Mit dem Punktgewinn bei Inter Mailand hätten wohl nur die grössten Optimisten bei Werder Bremen gerechnet. Doch auch nach der grossen Überraschung bleiben die Norddeutschen wie gewohnt nüchtern, sachlich und auf dem Teppich. Statt in grosse Euphorie zu verfallen, machte man sich sofort an die Fehleranalyse.

"Wir müssen besser werden", forderte Trainer Thomas Schaaf trocken: "Nur mit Unentschieden kommen wir nicht weiter!" Für die Bremer Zurückhaltung gab es gute Gründe. Zum einen sind die Ansprüche beim fünften Champions-League-Start in Serie mittlerweile gestiegen. Zum anderen wäre sogar der Sieg drin gewesen, wie Kapitän Frank Baumann erklärte, der kritisierte: "Man kann auch sagen, dass wir heute zwei Punkte verschenkt haben."

Die Punkte hätte Werder einsacken können, wenn, ja wenn der freistehende Claudio Pizarro in der Nachspielzeit sein zweites Tor erzielt hätte. Doch der Peruaner, der nach Inters Führung durch Maicon (13.) bereits zum Ausgleich (63.) getroffen hatte, stand zwar allein am langen Pfosten, schoss das runde Leder aber neben das Tor.

"Schade, dass ich den Ball nicht richtig getroffen habe", trauerte Pizarro der grossen Chance hinterher. "Ich bin immer noch nicht bei 100 Prozent, aber es wird immer besser", fügte er dann aber schnell hinzu. Die Leihgabe des FC Chelsea tut Werder sichtlich gut. Mit seiner Technik und Übersicht hilft er dem Angriff vor allem spielerisch weiter.

Schaaf bemängelte den zu grossen Respekt

Doch die fehlende Euphorie der Bremer könnte auch daran gelegen haben, dass Inters Dominanz in der Anfangsphase einfach zu gross war und die Mannschaft erkannte, dass sie vor allem aufgrund der Mailänder Überheblichkeit erst wieder zurück ins Spiel finden konnte. "Ich habe keine Ahnung, wieso wir in der Champions League immer auswärts so eine Bremse drin haben und so beeindruckt ins Spiel gehen", meinte Allofs. Die Profis hätten zu spät erkannt, "dass wir doch mitspielen können. Das müssen wir in den anderen Spielen besser machen", forderte er.

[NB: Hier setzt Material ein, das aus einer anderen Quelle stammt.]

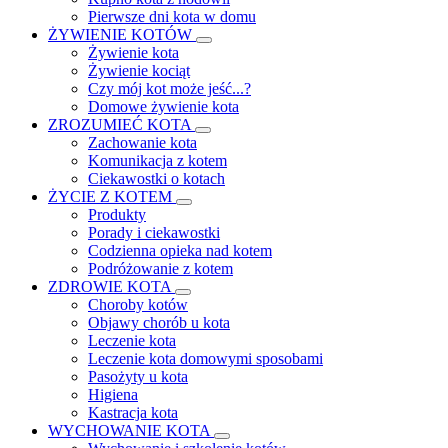
Pierwsze dni kota w domu
ŻYWIENIE KOTÓW
Żywienie kota
Żywienie kociąt
Czy mój kot może jeść...?
Domowe żywienie kota
ZROZUMIEĆ KOTA
Zachowanie kota
Komunikacja z kotem
Ciekawostki o kotach
ŻYCIE Z KOTEM
Produkty
Porady i ciekawostki
Codzienna opieka nad kotem
Podróżowanie z kotem
ZDROWIE KOTA
Choroby kotów
Objawy chorób u kota
Leczenie kota
Leczenie kota domowymi sposobami
Pasożyty u kota
Higiena
Kastracja kota
WYCHOWANIE KOTA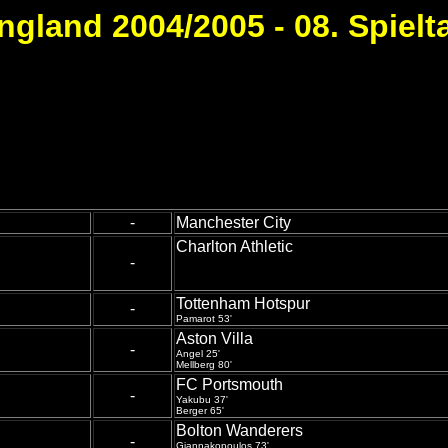
ngland 2004/2005 - 08. Spielt
-
Manchester City
Charlton Athletic
-
Tottenham Hotspur
-
Pamarot 53'
Aston Villa
-
Angel 25'
Mellberg 80'
FC Portsmouth
-
Yakubu 37'
Berger 65'
Bolton Wanderers
-
Giannakopoulos 73'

"Wir waren zu zaghaft und hatten zu viele Ballverluste", bemängelte auch Schaaf den fehlenden Mut in der Anfangsphase. Der Respekt vor Inter war bei einigen Spielern tatsächlich nicht zu übersehen. "Im zweiten Durchgang haben wir dann mehr getan, ruhiger gespielt und öfter den Abschluss gesucht", lobte der Coach.

Doch dieser bemängelte Respekt vor dem Gegner hatte Gründe, wie Abwehrchef Per Mertesacker erklärte. "Das war die stärkste Offensive, gegen die ich je gespielt habe", befand der Nationalspieler. Der beste Bremer geriet angesichts des Mailänder Sturm-Duos Zlatan Ibrahimovic/Adriano gewaltig ins Schwärmen: "Die Jungs sind alle so riesig, austrainiert, fussballerisch sehr gut und dazu auch noch beweglich. Da wundert man sich schon ein bisschen, denn die Muskelbildung beim normalen Norddeutschen ist nicht so ausgeprägt."

Siege gegen Athen sind gefordert

Trotzdem, der Teilerfolg beim italienischen Meister war eine Art Zugabe, denn nicht nur für Manager Klaus Allofs ist klar: "Der Punkt war zwar wichtig, aber der Schlüssel zum Weiterkommen liegt in den nächsten beiden Spielen gegen Athen."

Gegen den punktlosen Tabellenletzten der Gruppe B muss Werder zweimal gewinnen, weil es beim 0:0-Auftakt gegen Aussenseiter Famagusta nur zu einem Punkt gereicht hatte. Das Team aus Zypern hat nach seinem 3:1-Sieg gegen Panathinaikos wie Inter bereits vier Zähler geholt, während Werder nur zwei Punkte vorweisen kann.